#  Getting Started  > Intros and Who's Who >  Greetings

## sɛrəf

New to the site and it seems this is where I start.

I've roleplayed a little and enjoy the shared experience of creating stories and worlds with others so am here to hopefully continue stirring those creative juices. Just back into playing with words after a few years not writing much, so be gentle  ::): 

I've dabbled more in the Mafia genre yet am open to pretty much anything, as am a fan of fantasy in general and enjoy a challenge. If it gets the imagination going and enlivens the spirit, why not?

I think that covers it. I'll start reading what's out there and when comfortable I'll start getting more involved.

Cheers.  ::):

----------


## Azazeal849

Hi Seraf, welcome to the forum! This is indeed where you start, but hopefully not where you end!

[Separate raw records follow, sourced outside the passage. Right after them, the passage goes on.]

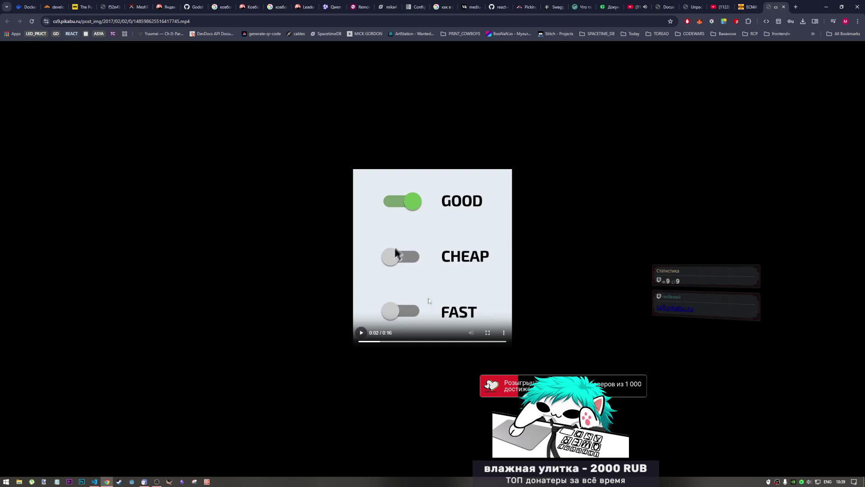
{"action": "left_click", "coordinate": [695, 7]}
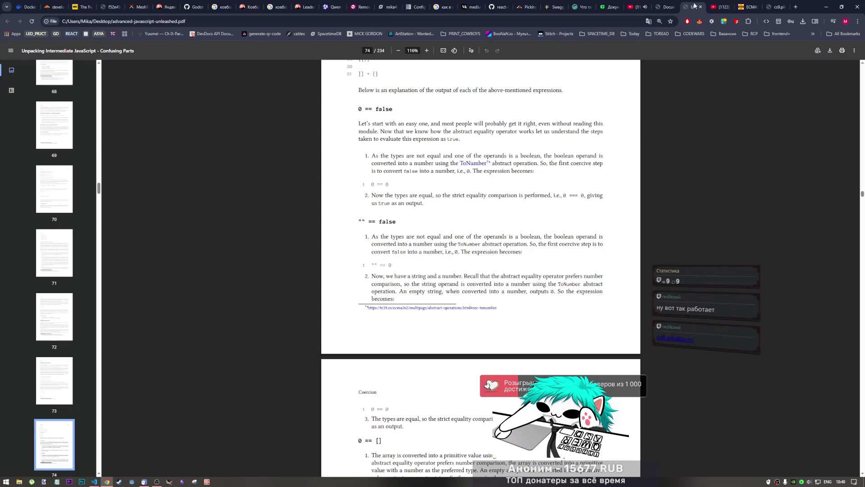
Step: Return to the Advanced JavaScript Unleashed PDF tab
{"action": "left_click", "coordinate": [778, 7]}
{"action": "left_click", "coordinate": [784, 7]}
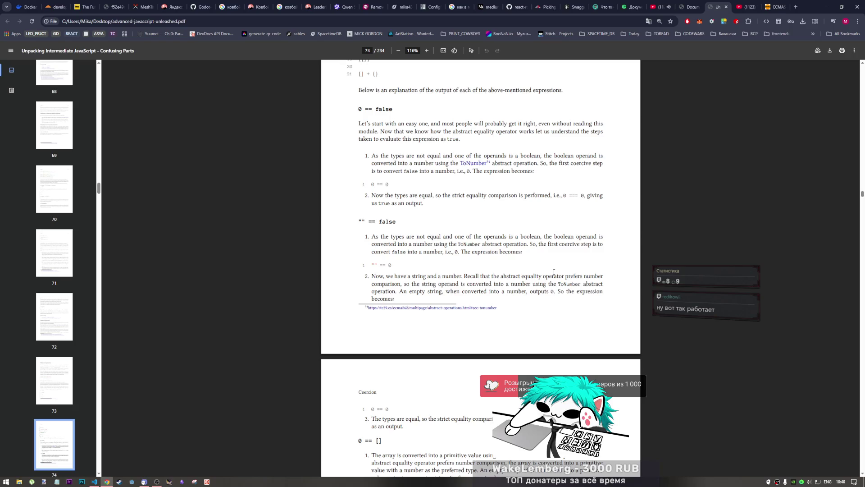
{"action": "scroll", "coordinate": [400, 277], "scroll_direction": "down", "scroll_amount": 1}
{"action": "scroll", "coordinate": [400, 277], "scroll_direction": "up", "scroll_amount": 1}
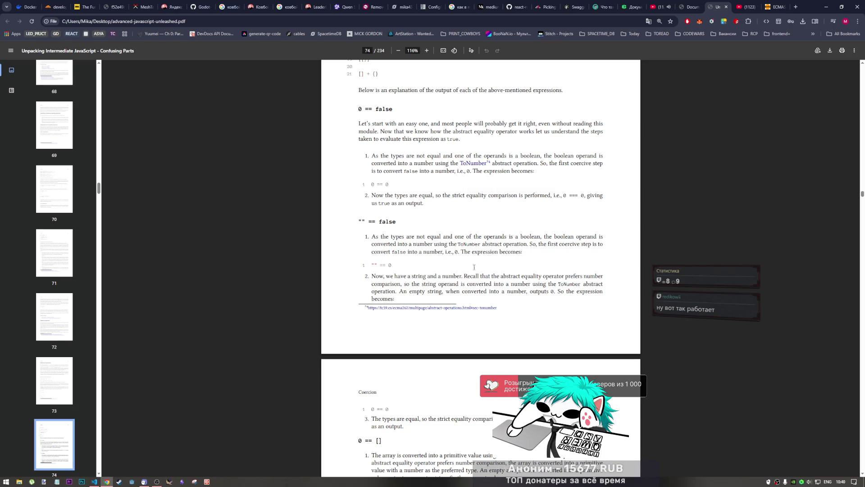
Step: Scroll down to the [1] < [2] and [] == ![] coercion examples on book page 70
{"action": "scroll", "coordinate": [449, 299], "scroll_direction": "down", "scroll_amount": 2}
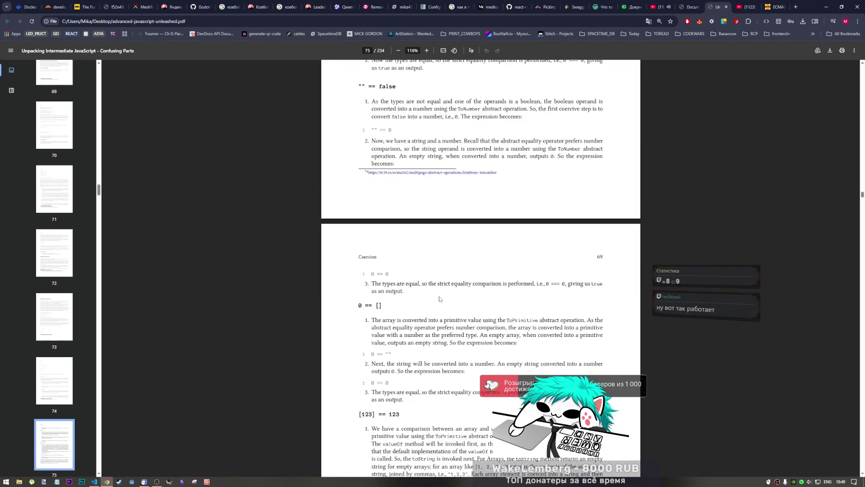
{"action": "scroll", "coordinate": [440, 299], "scroll_direction": "down", "scroll_amount": 4}
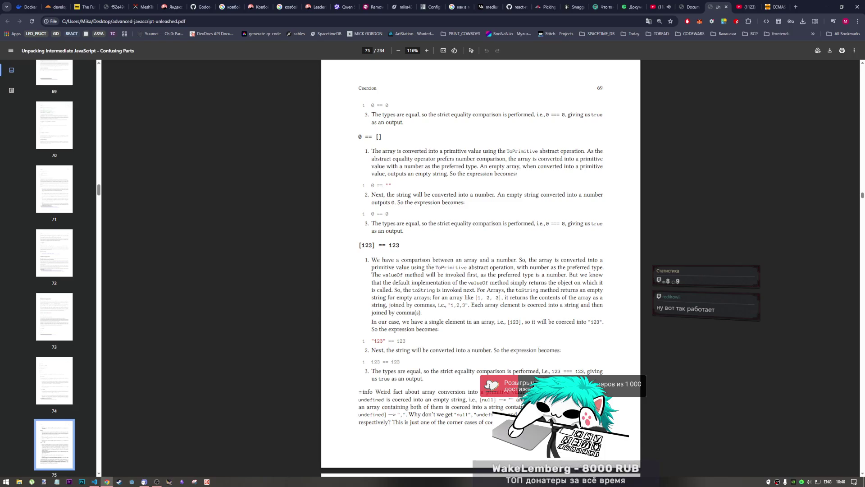
{"action": "scroll", "coordinate": [424, 255], "scroll_direction": "down", "scroll_amount": 2}
{"action": "scroll", "coordinate": [425, 255], "scroll_direction": "down", "scroll_amount": 3}
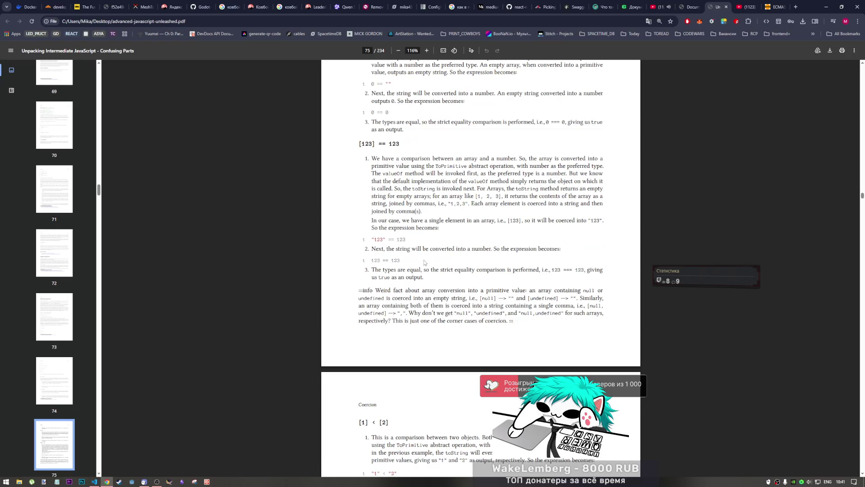
{"action": "scroll", "coordinate": [422, 260], "scroll_direction": "down", "scroll_amount": 1}
{"action": "scroll", "coordinate": [422, 261], "scroll_direction": "down", "scroll_amount": 1}
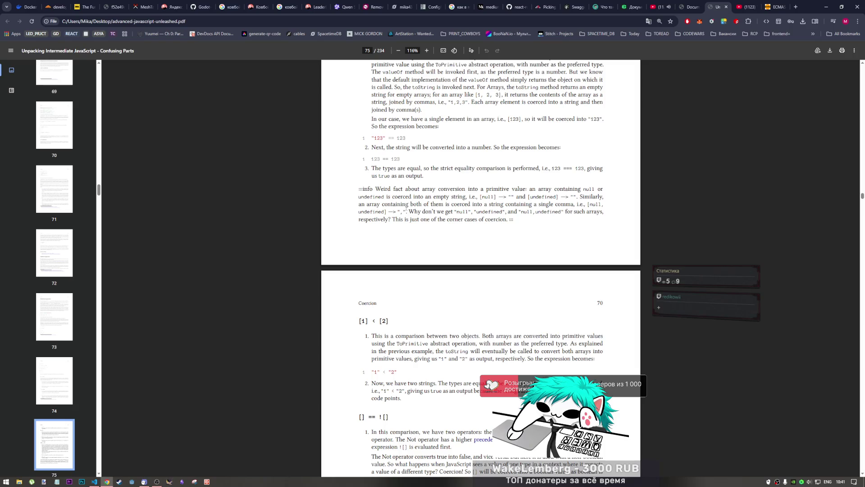
{"action": "scroll", "coordinate": [405, 206], "scroll_direction": "down", "scroll_amount": 2}
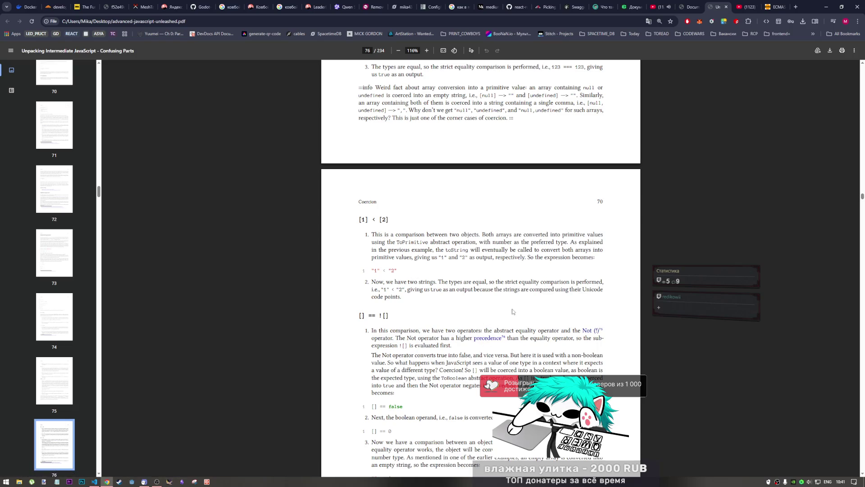
{"action": "scroll", "coordinate": [427, 293], "scroll_direction": "down", "scroll_amount": 1}
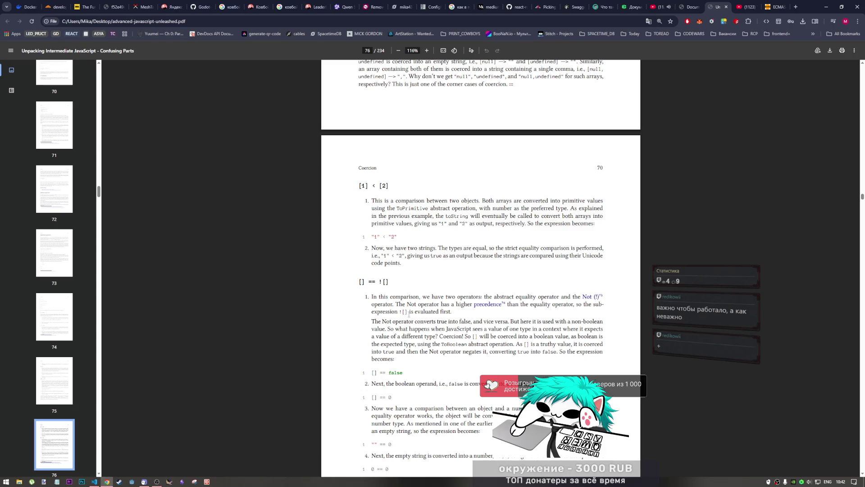
Step: Highlight the [] == ![] heading and first paragraph, then clear the selection
{"action": "scroll", "coordinate": [406, 314], "scroll_direction": "down", "scroll_amount": 2}
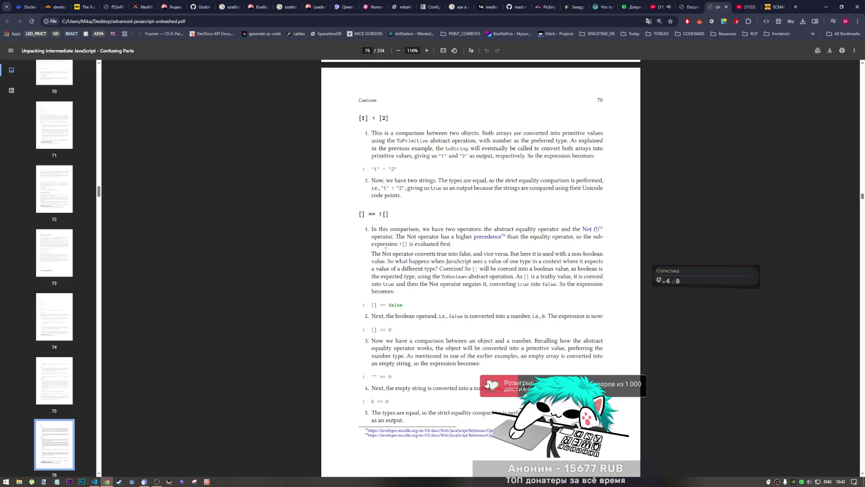
{"action": "scroll", "coordinate": [376, 213], "scroll_direction": "up", "scroll_amount": 3}
{"action": "scroll", "coordinate": [380, 295], "scroll_direction": "down", "scroll_amount": 3}
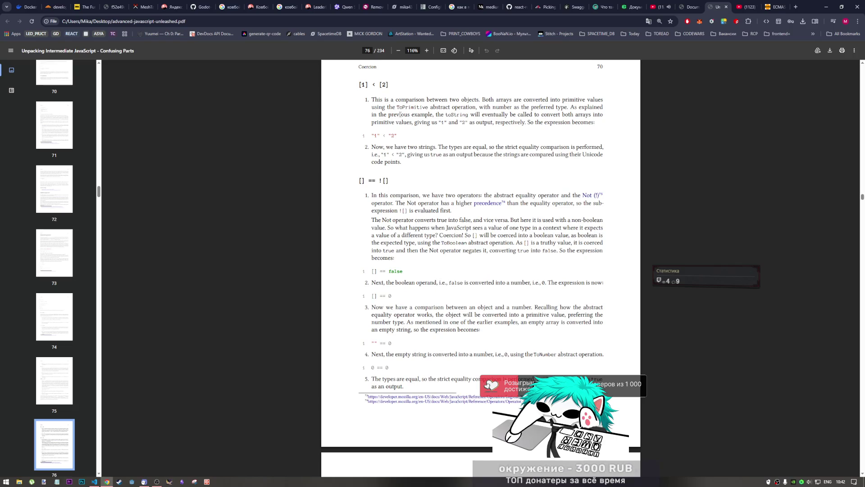
{"action": "mouse_move", "coordinate": [359, 181]}
{"action": "left_mouse_down"}
{"action": "mouse_move", "coordinate": [391, 181]}
{"action": "mouse_move", "coordinate": [451, 210]}
{"action": "mouse_move", "coordinate": [410, 222]}
{"action": "left_mouse_up"}
{"action": "left_click", "coordinate": [372, 195]}
{"action": "left_click", "coordinate": [410, 222]}
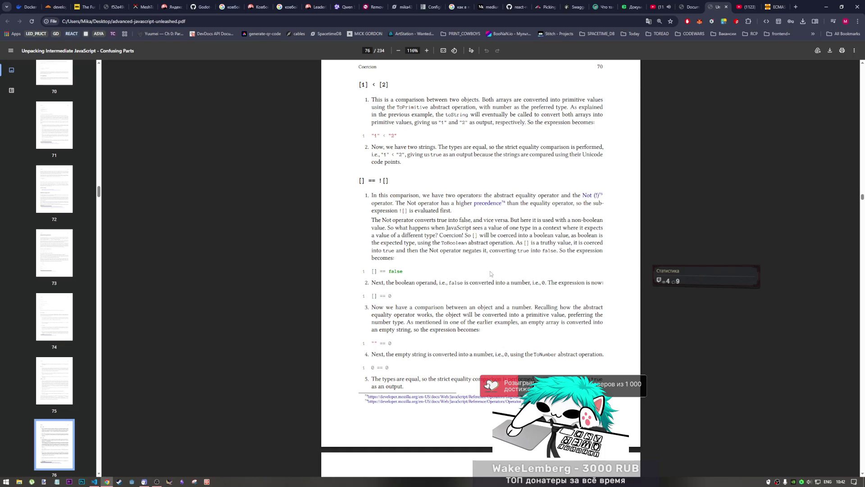
Step: Scroll to the walkthrough's final 0 === 0 step and the !!"true" == !!"false" example
{"action": "scroll", "coordinate": [490, 273], "scroll_direction": "down", "scroll_amount": 2}
{"action": "scroll", "coordinate": [489, 273], "scroll_direction": "down", "scroll_amount": 1}
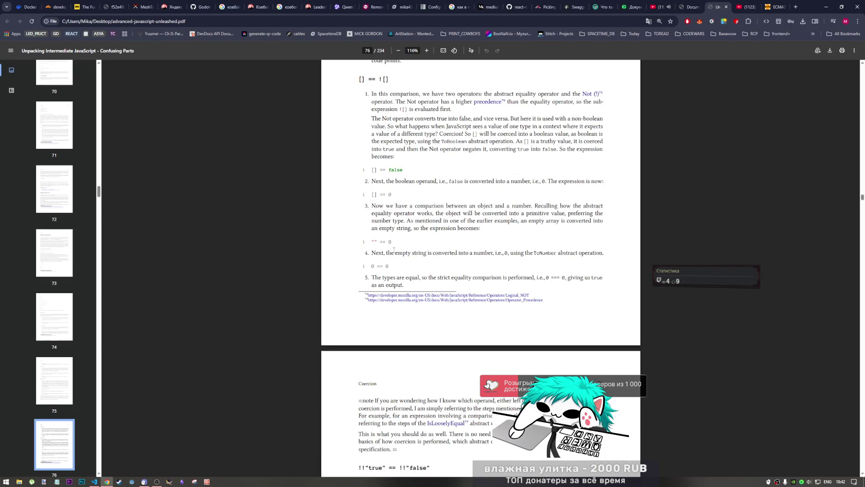
{"action": "scroll", "coordinate": [573, 219], "scroll_direction": "down", "scroll_amount": 1}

For some places to start reading I can recommend downtown where we have random conversations and silly posting games, or if you'd rather get straight into writing you can browse group RP requests here or check out the 1-on-1 requests section here! 

Don’t be shy about PM-ing one of the moderators (green or blue names) if you have a question or need some help finding writing partners.

And if you like it here, please consider giving RPA your vote on the role play site rankings (you can vote every day!)

----------


## Alura

Hello, Seraf! Welcome!  :*blow*:

----------


## Enigma

Welcome to RPA! Mind the squirrels, they're everywhere. Have a fun time!

----------


## InfraredHero

Hello and welcome to RPA, seraf!

Mafia, you say? Well then, where were you on the night of last night? No answer?? Murderer!!!

----------